In the proof below about invertible matrices with AB − BA = B²A, why must B and B² + B have the same eigenvalues? Answer in one to three sentences.

[[ Excerpt to read, beginning ]]

Problem 9. Determine all positive integers \(\displaystyle n\) for which there exist \(\displaystyle n\times n\) real invertible matrices \(\displaystyle A\) and \(\displaystyle B\) that satisfy \(\displaystyle AB-BA=B^2A\).

Proposed by Karen Keryan, Yerevan State University & American University of Armenia, Yerevan

Solution. We prove that there exist such matrices \(\displaystyle A\) and \(\displaystyle B\) inf and only if \(\displaystyle n\) is even.

  

I. Assume that \(\displaystyle n\) is odd and some invertible \(\displaystyle n\times n\) matrices \(\displaystyle A,B\) satisfy \(\displaystyle {AB-BA=B^2A}\). Hence \(\displaystyle B=A^{-1}(B^2+B)A\), so the matrices \(\displaystyle B\) and \(\displaystyle B^2+B\) are similar and therefore have the same eigenvalues. Since \(\displaystyle n \) is odd, the matrix \(\displaystyle B\) has a real eigenvalue, denote it by \(\displaystyle \lambda_1\). Therefore \(\displaystyle \lambda_2:=\lambda_1^2+\lambda_1\) is an eigenvalue of \(\displaystyle B^2+B\), hence an eigenvalue of \(\displaystyle B\). Similarly, \(\displaystyle \lambda_3:=\lambda_2^2+\lambda_2\) is an eigenvalue of \(\displaystyle B^2+B\), hence an eigenvalue of \(\displaystyle B\). Repeating this process and taking into account that the number of eigenvalues of \(\displaystyle B\) is finite we will get there exist numbers \(\displaystyle k\leq l\) so that \(\displaystyle \lambda_{l+1}=\lambda_k\). Hence

\(\displaystyle \begin{align*} \lambda_{k+1}&=\lambda_k^2+\lambda_k\\ \lambda_{k+2}&=\lambda_{k+1}^2+\lambda_{k+1}\\ \ldots&\ldots\ldots\\ \lambda_{l}&=\lambda_{l-1}^2+\lambda_{l-1}\\ \lambda_{k}&=\lambda_{l}^2+\lambda_{l}. \end{align*} \)

[[ Excerpt to read, end ]]
[[ Available data, beginning ]]

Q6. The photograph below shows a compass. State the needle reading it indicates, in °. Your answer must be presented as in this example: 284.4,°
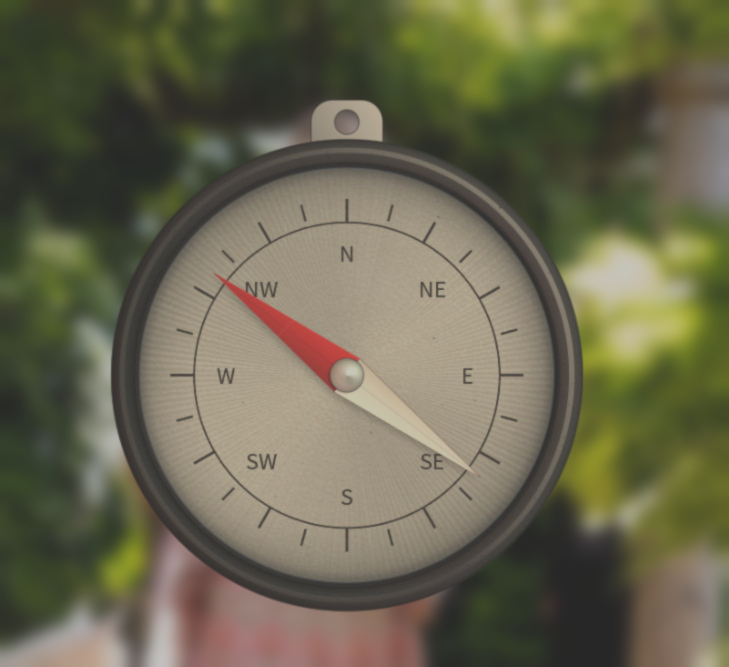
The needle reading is 307.5,°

[[ Available data, end ]]

◆ Answer for this exercise ◆
The equation gives B = A⁻¹(B² + B)A, so B and B² + B are similar matrices. Because they are similar, they have the same eigenvalues.